= Leila Andrews =

American physician (1876–1954)

Leila Edna Andrews (August 14, 1876 - April 28, 1954) was an American physician who was one of the first two female members of the American College of Physicians (ACP). Andrews was born in North Manchester, Indiana and received her medical degree in 1900 at Northwestern University. She began a practice in her hometown but relocated to Oklahoma City in 1908. She became an instructor in pediatrics at the University of Oklahoma College of Medicine in 1910; in 1915, she became an associate professor at the school, a position she held until 1925. In 1920, Andrews and Anna Weld of Illinois became the first two women elected to the American College of Physicians (ACP). Andrews later practiced hematology at Oklahoma City's St. Anthony Hospital.

==Early life==
Andrews was born August 14, 1876, to John Smith and Elizabeth Strasbaugh Andrews in North Manchester, Indiana. She attended public school in North Manchester then went to Northwestern University for her medical education, where she received her doctoral (M.D.) in 1900. After graduating, she opened a practice in North Manchester, where she worked until 1908.

==Career in Oklahoma==
Andrews moved to the new state of Oklahoma, where she reportedly settled in Oklahoma City. In 1910, she was hired by the University of Oklahoma School of Medicine as an instructor in pediatrics. (Note: OU had been established in Norman in 1890, but the School of Medicine was established there in 1908. In 1910, the medical school moved from Norman to Oklahoma City. Thus, she could have been considered as part of the original medical school faculty.) She became an associate professor of medicine in 1915 and served in that position until 1925.

The Journal of the American Institute of Homeopathy reported that professor Leila Andrews of the University of Oklahoma and Anna Weld of Rockford, Illinois were part of a group of two hundred physicians that were named "Fellow of the American College of Physicians" at the fourth annual meeting of the American Congress of Internal Medicine in February 1920. They were the first two women to become members of the ACP. Andrews was accepted into this organization in recognition of her work treating diseases of the blood. In 1938, Andrews was one of ten Oklahoma women to be honored by the national Federation of Business and Professional Women.

Andrews filled various medical positions over the years she practiced. Besides serving on the University of Oklahoma's Medical School faculty, Andrews worked at St. Anthony's, Wesley, and University hospitals. In addition to these positions, Dr. Andrews had a general practice as well, in which she treated mostly women and children.
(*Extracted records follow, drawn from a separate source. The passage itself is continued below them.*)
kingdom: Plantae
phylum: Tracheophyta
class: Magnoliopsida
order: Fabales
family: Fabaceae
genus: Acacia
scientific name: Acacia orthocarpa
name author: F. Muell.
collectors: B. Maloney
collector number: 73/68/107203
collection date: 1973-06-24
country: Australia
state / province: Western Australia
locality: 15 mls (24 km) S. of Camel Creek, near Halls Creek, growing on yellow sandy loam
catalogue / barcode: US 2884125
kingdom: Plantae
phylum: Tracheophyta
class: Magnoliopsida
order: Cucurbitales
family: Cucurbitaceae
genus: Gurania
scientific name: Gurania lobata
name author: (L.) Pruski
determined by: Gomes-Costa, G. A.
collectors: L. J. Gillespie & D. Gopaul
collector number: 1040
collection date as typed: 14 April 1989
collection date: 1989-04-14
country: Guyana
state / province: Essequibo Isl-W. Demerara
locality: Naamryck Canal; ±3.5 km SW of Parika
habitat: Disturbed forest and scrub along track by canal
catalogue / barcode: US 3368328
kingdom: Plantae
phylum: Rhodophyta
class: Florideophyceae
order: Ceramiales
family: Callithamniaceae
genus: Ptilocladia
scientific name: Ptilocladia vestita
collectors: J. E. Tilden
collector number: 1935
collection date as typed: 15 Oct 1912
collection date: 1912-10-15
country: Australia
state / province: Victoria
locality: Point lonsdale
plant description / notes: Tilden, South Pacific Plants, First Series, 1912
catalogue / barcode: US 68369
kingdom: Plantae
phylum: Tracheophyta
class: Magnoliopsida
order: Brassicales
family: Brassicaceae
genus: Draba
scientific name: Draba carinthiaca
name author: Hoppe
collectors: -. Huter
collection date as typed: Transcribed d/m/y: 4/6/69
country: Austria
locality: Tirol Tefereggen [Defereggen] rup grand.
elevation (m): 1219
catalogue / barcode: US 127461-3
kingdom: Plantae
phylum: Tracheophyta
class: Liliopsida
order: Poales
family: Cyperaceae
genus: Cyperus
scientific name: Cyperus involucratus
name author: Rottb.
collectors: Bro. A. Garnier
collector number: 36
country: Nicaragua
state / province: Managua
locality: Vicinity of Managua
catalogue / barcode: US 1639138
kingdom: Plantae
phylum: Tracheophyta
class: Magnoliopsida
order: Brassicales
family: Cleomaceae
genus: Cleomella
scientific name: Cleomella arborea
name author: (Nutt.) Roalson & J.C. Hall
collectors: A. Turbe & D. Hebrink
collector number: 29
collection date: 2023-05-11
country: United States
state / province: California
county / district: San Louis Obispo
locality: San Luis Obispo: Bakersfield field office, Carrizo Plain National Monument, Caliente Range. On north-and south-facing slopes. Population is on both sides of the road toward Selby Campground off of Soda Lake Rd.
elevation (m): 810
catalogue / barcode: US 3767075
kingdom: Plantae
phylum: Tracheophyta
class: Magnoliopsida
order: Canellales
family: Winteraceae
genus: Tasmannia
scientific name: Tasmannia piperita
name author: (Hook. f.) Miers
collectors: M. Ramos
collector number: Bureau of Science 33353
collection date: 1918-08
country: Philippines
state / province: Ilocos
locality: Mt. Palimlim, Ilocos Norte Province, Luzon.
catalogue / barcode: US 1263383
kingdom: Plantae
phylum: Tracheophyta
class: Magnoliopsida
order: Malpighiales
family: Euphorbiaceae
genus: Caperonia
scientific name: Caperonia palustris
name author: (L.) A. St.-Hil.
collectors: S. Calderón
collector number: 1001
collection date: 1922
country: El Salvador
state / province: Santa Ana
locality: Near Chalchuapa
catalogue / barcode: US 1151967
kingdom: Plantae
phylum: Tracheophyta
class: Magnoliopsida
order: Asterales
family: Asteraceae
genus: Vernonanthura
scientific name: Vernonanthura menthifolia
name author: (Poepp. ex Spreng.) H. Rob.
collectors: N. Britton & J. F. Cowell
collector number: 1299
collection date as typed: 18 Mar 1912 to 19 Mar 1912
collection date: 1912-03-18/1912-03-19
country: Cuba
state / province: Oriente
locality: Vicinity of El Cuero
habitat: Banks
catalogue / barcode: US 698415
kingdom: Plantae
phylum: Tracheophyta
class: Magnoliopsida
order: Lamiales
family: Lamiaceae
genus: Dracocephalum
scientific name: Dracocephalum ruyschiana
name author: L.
Andrews practiced medicine in Oklahoma City until her retirement in 1950.

== Life outside of medicine ==
During her time at Northwestern, Andrews became a member of Alpha Epsilon Iota, a chapter of a national women's medical organization that began there in 1898. She proceeded to start a chapter in Oklahoma and served as the organization's national president from 1923 to 1925.

During World War I, in addition to serving on a variety of relief committees, Andrews served as the state chairman for Oklahoma of the Women's Liberty Loan committee as well. This committee raised $3,791,850 in two weeks for the war effort. Andrews was also involved with the Daughters of the American Revolution, being a descendant of John Andrews, who enlisted in the Third Connecticut Regiment in 1777. With this organization, she hosted several meetings and luncheons for fellow members.

== After retirement ==
Andrews remained in Oklahoma City after her retirement. She died in her home four years later, on April 28, 1954, at the age of 77.